▶ Task requirements
A. Duplicate everything in the Jumoke Verissimo profile from "Jumoke Verissimo is" down to "Toronto Metropolitan University.".
B. Answer these questions from the Jumoke Verissimo profile:
(i) In which city does Jumoke Verissimo live?
(ii) Which prize did A Small Silence win?
(iii) At which university does she currently teach?

12 or 20 (second series) questions with Jumoke Verissimo

Jumoke Verissimo is a poet and novelist living in Toronto. She is the author of two well-recognised collections: i am memory and The Birth of Illusion , both published in Nigeria and nominated for various awards, including the Nigeria Prize for Literature. Her most recent novel A Small Silence , received critical acclaim and was nominated for several awards, including the Edinburgh Festical First Book Award and the RSL Ondaatje Prize. It won the Aidoo-Synder Book Prize. Her writing explores traumatic re/constructions of everyday life and its intersection with gender, focusing on themes of love, loss and hope. She currently teaches in the Department of English Toronto Metropolitan University.

1 - How did your first book change your life? How does your most recent work compare to your previous? How does it feel different?

▶ Data to examine
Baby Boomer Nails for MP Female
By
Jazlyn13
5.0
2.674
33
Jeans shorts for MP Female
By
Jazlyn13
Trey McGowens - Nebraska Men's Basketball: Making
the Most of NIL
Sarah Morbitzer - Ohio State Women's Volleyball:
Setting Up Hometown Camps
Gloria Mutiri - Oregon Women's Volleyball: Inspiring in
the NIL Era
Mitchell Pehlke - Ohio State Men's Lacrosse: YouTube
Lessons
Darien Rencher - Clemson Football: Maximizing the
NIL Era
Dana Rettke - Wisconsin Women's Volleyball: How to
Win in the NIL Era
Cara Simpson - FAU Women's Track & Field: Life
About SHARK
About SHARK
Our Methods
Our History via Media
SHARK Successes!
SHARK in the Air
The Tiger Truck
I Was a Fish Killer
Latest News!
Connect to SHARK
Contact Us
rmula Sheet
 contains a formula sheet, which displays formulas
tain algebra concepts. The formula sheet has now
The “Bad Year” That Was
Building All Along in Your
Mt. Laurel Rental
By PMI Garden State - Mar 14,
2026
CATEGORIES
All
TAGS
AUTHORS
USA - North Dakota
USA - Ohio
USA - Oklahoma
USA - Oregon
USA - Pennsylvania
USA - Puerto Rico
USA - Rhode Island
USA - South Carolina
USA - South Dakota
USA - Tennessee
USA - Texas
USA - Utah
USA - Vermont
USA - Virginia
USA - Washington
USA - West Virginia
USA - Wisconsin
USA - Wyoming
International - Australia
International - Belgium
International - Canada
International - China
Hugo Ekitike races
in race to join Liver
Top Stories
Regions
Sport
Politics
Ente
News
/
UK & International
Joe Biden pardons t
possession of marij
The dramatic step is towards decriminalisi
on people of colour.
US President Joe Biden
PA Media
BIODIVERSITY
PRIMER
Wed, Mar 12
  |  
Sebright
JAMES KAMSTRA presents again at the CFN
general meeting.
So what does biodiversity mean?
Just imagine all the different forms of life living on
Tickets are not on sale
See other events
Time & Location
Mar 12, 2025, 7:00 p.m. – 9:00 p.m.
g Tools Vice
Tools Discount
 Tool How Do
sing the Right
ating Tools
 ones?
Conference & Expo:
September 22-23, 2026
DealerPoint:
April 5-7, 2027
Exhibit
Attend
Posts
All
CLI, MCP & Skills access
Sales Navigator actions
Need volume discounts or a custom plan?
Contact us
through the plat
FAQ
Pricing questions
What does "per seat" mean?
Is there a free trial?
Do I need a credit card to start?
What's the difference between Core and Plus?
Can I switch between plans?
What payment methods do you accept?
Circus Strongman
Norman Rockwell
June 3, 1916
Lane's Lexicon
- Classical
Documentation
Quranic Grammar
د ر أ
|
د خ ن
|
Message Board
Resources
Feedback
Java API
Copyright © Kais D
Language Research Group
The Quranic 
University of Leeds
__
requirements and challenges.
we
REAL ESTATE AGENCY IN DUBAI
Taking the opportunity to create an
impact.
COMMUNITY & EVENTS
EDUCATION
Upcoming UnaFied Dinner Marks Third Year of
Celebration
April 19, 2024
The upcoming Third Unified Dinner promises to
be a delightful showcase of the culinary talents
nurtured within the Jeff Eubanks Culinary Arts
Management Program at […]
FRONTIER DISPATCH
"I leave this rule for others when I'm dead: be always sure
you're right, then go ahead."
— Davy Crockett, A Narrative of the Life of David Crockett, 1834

▶ Exercise answers
A.
Jumoke Verissimo is a poet and novelist living in Toronto. She is the author of two well-recognised collections: i am memory and The Birth of Illusion , both published in Nigeria and nominated for various awards, including the Nigeria Prize for Literature. Her most recent novel A Small Silence , received critical acclaim and was nominated for several awards, including the Edinburgh Festical First Book Award and the RSL Ondaatje Prize. It won the Aidoo-Synder Book Prize. Her writing explores traumatic re/constructions of everyday life and its intersection with gender, focusing on themes of love, loss and hope. She currently teaches in the Department of English Toronto Metropolitan University.

B.
(i) Toronto
(ii) The Aidoo-Synder Book Prize
(iii) Toronto Metropolitan University